### Recorded information ###

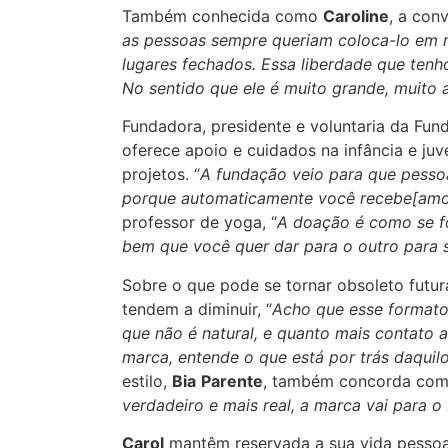
Também conhecida como
Caroline
, a con
as pessoas sempre queriam coloca-lo em r
lugares fechados. Essa liberdade que tenh
No sentido que ele é muito grande, muito 
Fundadora, presidente e voluntaria da Fu
oferece apoio e cuidados na infância e ju
projetos. “
A fundação veio para que pesso
porque automaticamente você recebe[amo
professor de yoga, “
A doação é como se fo
bem que você quer dar para o outro para s
Sobre o que pode se tornar obsoleto futu
tendem a diminuir, “
Acho que esse formato
que não é natural, e quanto mais contato 
marca, entende o que está por trás daquilo
estilo,
Bia
Parente
, também concorda com 
verdadeiro e mais real, a marca vai para 
Carol
mantêm reservada a sua vida pessoal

###

Directions: Lines that include the word "mais" are to be extracted from the data above.

Expected answer:
que não é natural, e quanto mais contato 
verdadeiro e mais real, a marca vai para 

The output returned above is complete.